The Mousetrap
- Genre: Play; mystery
- Originally Published: 1950
- Reading Level/Interest: College/Adult
- Structure/Length: Two acts, two scenes; approx. 70 pages
- Protagonist/Central Conflict: Seven strangers are snowed in at a remote guesthouse in the country. A police sergeant arrives and tells them there is a killer among them, and the strangers are forced to reveal their sordid pasts.

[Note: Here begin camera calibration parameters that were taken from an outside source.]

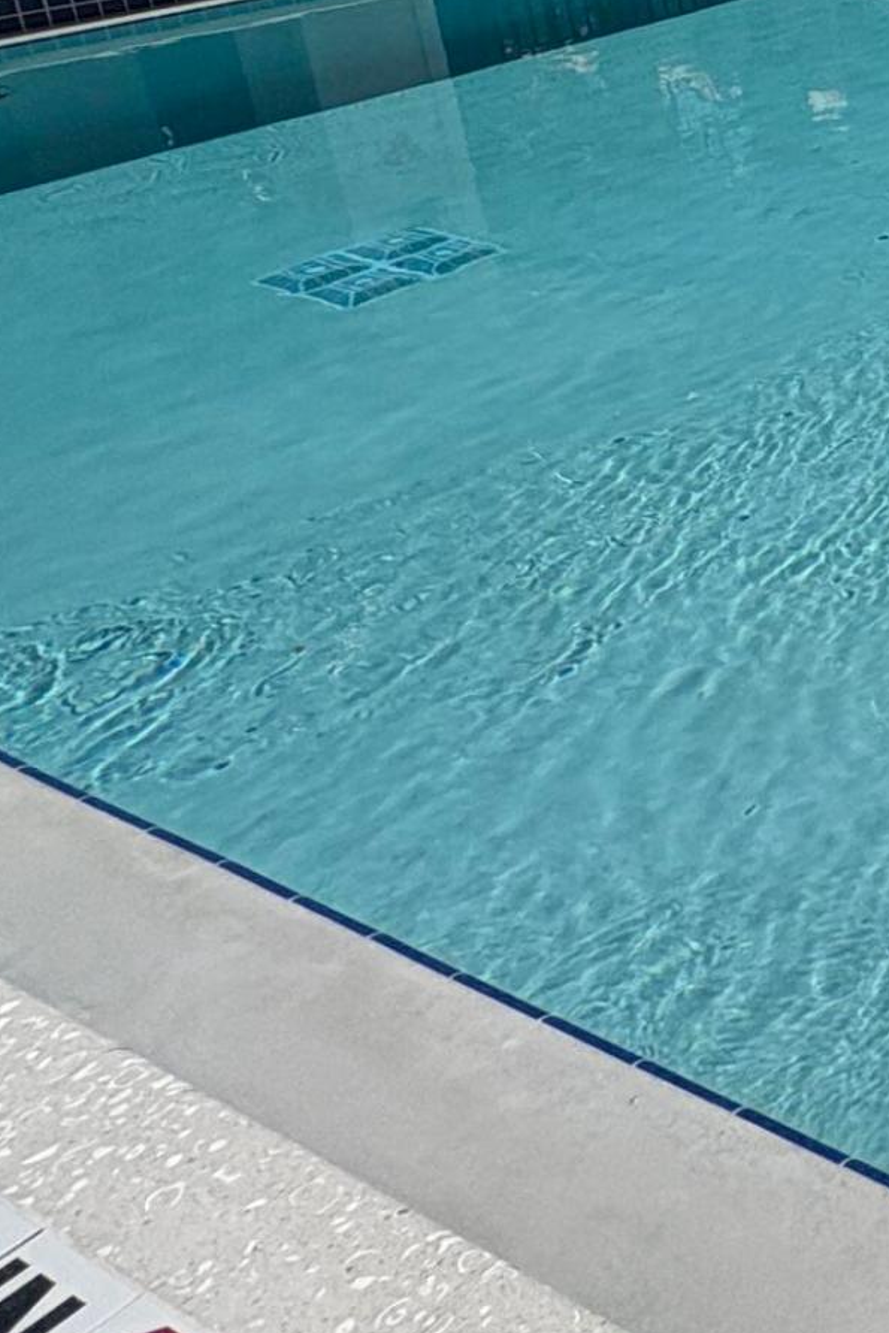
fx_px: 1740
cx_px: 1759
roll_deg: +1.4
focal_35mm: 47
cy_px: 51
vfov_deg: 38.1
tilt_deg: -15.4
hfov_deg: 18.7
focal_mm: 2.22
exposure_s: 1/5263
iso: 50
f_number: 2.2
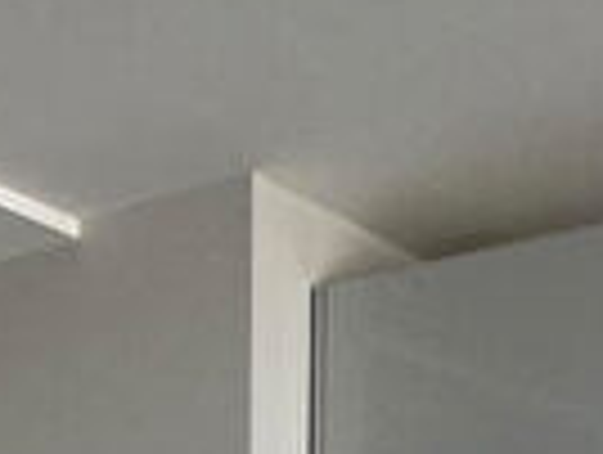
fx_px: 1274
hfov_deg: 19.9
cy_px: 685
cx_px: -468
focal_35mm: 73
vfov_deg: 18.0
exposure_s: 1/99
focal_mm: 2.22
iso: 100
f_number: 2.2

But who is the killer?
- Potential Sensitivity Issues: Murder; stereotypes; racial slurs
Agatha Christie, Author
- Bio: 1890-1976; English writer known as the “Queen of Crime” for her detective novels and for writing the world’s longest-running play, The Mousetrap; studied voice and piano in Paris at 16; served as a nurse during WWI; wrote over 70 detective and mystery novels in her lifetime, many adapted to stage plays and film; earned the Mystery Writers of America's Grand Master Award in 1955; awarded the title of Dame Commander of the Order of the British Empire in 1971; holds the title of the most-translated individual author and a Guinness World Record for best-selling fiction writer of all time with more than two billion copies sold
- Other Works: Murder on the Orient Express (1934); Death on the Nile (1937); And Then There Were None (1939); A Pocket Full of Rye (1953); Sleeping Murder (1976)
CENTRAL THEMES connected and noted throughout this Teaching Unit:
- The Construction of Identity
- The Legacy of Trauma
- The Conventions of Detective Fiction
STUDY OBJECTIVES: In accomplishing the components of this Unit, students will:
- Develop an understanding of the cultural and historical contexts regarding detective fiction plays that drive the characters’ conflict.
- Analyze paired texts and other brief resources to make connections via the text’s themes of Identity, Trauma, and Conventions.
- Plan, design, and compose a scene of a play using a nursery rhyme based on text details.
- Analyze and evaluate plot and character details to draw conclusions in structured essay responses regarding red herrings, nursery rhymes, and other topics.